Note the ellipses designate code omitted for brevity.
# Parse csv files for samples, creating a dictionary of key, value pairs and multiple lists.
with open('genes_1') as f:
cread_1 = list(csv.reader(f, delimiter = '\t'))
sample_1_values = [j for i, j in (sorted([x for x in {i: float(j)
for i, j in cread_1}.items()], key = lambda v: v[1]))]
sample_1_genes = [i for i, j in (sorted([x for x in {i: float(j)
for i, j in cread_1}.items()], key = lambda v: v[1]))]
...
# Compute row means.
mean_values = []
for i, (a, b, c, d, e, f) in enumerate(zip(sample_1_values, sample_2_values, sample_3_values, sample_4_values, sample_5_values, sample_6_values)):
mean_values.append((a + b + c + d + e + f)/6)
# Provide proper gene names for mean values and replace original data values by corresponding means.
sample_genes_list = [i for i in sample_1_genes, sample_2_genes, sample_3_genes, sample_4_genes, sample_5_genes, sample_6_genes]
sample_final_list = [sorted(zip(sg, mean_values)) for sg in sample_genes_list]
# Create multiple dictionaries from normalized values for each dataset.
class BreakIt(Exception): pass
try:
count = 1
for index, items in enumerate(sample_final_list):
sample_1_dict_normalized = {}
for index, (genes, values) in enumerate(items):
sample_1_dict_normalized[genes] = values
count = count + 1
if count == 29595:
raise BreakIt
except BreakIt:
pass
...
try:
count = 1
for index, items in enumerate(sample_final_list):
sample_6_dict_normalized = {}
for index, (genes, values) in enumerate(items):
if count > 147975:
sample_6_dict_normalized[genes] = values
count = count + 1
if count == 177570:
raise BreakIt
except BreakIt:
pass
# Pull expression values to qualify overexpressed proteins.
print 'ERG values:'
print 'Sample 1:', round(sample_1_dict_normalized.get('ERG'), 3)

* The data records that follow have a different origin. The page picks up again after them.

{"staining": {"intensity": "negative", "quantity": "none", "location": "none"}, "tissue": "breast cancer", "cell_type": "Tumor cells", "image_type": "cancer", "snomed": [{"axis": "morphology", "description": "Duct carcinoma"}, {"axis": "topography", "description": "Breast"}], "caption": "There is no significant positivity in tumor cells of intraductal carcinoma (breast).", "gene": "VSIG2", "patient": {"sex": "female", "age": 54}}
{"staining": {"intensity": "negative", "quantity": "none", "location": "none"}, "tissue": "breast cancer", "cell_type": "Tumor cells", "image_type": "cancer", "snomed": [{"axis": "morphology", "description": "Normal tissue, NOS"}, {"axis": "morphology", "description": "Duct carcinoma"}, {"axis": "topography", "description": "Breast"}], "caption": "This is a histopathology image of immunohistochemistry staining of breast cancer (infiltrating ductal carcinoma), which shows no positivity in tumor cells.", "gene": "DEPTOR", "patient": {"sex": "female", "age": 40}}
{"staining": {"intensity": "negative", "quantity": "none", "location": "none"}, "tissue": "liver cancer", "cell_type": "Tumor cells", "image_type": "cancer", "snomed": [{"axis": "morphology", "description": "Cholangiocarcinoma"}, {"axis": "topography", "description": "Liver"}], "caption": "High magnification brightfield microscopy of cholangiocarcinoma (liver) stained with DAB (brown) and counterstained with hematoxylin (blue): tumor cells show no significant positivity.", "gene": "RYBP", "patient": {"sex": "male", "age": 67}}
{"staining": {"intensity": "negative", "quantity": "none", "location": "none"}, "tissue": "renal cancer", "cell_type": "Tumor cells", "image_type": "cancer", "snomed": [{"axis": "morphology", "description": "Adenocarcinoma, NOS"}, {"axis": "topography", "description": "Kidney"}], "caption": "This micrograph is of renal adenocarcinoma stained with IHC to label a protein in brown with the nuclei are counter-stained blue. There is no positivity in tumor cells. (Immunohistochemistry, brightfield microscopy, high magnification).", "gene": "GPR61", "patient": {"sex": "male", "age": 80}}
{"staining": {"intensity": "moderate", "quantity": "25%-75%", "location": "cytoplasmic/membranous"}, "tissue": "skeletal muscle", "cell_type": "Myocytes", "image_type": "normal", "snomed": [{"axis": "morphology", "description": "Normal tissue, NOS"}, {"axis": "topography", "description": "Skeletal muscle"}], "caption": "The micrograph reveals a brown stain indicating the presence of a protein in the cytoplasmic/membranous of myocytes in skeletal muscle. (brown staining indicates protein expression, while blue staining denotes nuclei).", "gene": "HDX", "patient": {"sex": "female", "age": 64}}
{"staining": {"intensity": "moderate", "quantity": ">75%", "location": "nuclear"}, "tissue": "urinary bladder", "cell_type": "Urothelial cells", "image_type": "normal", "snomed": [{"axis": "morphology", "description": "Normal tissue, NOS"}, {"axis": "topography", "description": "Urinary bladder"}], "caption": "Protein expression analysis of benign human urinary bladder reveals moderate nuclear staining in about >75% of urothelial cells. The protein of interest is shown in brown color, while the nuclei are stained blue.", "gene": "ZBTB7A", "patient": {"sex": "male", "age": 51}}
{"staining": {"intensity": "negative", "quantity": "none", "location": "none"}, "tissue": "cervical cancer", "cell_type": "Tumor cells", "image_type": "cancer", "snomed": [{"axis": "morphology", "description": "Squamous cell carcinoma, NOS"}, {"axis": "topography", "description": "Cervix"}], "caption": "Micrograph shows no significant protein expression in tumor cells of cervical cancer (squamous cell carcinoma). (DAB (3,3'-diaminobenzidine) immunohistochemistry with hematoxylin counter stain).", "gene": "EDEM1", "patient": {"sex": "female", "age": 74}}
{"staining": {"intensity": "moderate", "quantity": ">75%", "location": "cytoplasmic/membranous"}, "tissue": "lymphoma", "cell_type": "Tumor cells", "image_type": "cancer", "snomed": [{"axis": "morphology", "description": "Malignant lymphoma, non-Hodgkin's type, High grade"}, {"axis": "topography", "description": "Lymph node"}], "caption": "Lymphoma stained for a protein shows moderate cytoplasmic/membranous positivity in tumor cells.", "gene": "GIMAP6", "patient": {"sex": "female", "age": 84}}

print 'Sample 6:', round(sample_6_dict_normalized.get('ERG'), 3)
Your code is too long for me to give exact answer. I will answer very generally.
First, you are using enumerate for no reason. if you don't need both index and value, you probably don't need enumerate.
This part:
with open('genes.csv') as f:
cread_1 = list(csv.reader(f, delimiter = '\t'))
sample_1_dict = {i: float(j) for i, j in cread_1}
sample_1_list = [x for x in sample_1_dict.items()]
sample_1_values_sorted = sorted(sample_1_list, key=lambda expvalues: expvalues[1])
sample_1_genes = [i for i, j in sample_1_values_sorted]
sample_1_values = [j for i, j in sample_1_values_sorted]
sample_1_graph_raw = [float(j) for i, j in cread_1]
should be (a) using a list named samples and (b) much shorter, since you don't really need to extract all this information from sample_1_dict and move it around right now. It can be something like:
samples = [None] * 6
for k in range(6):
with open('genes.csv') as f: #but something specific to k
cread = list(csv.reader(f, delimiter = '\t'))
samples[k] = {i: float(j) for i, j in cread}
after that, calculating the sum and mean will be way more natural.
In this part:
class BreakIt(Exception): pass
try:
count = 1
for index, items in enumerate(sample_final_list):
sample_1_dict_normalized = {}
for index, (genes, values) in enumerate(items):
sample_1_dict_normalized[genes] = values
count = count + 1
if count == 29595:
raise BreakIt
except BreakIt:
pass
you should be (a) iterating of the samples list mentioned earlier, and (b) not using count at all, since you can iterate naturally over samples or sample[i].list or something like that.
Your code has several problems. You should put your code in functions that preferably do one thing each. Than you can call a function for each sample without repeating the same code six times (I assume that is what the ellipsis is hiding.). Give each function a self-describing name and a doc string that explains what it does. There is quite a bit unnecessary code. Some of this might become obvious once you have it in functions. Since functions take arguments you can hand in your 29595, for example.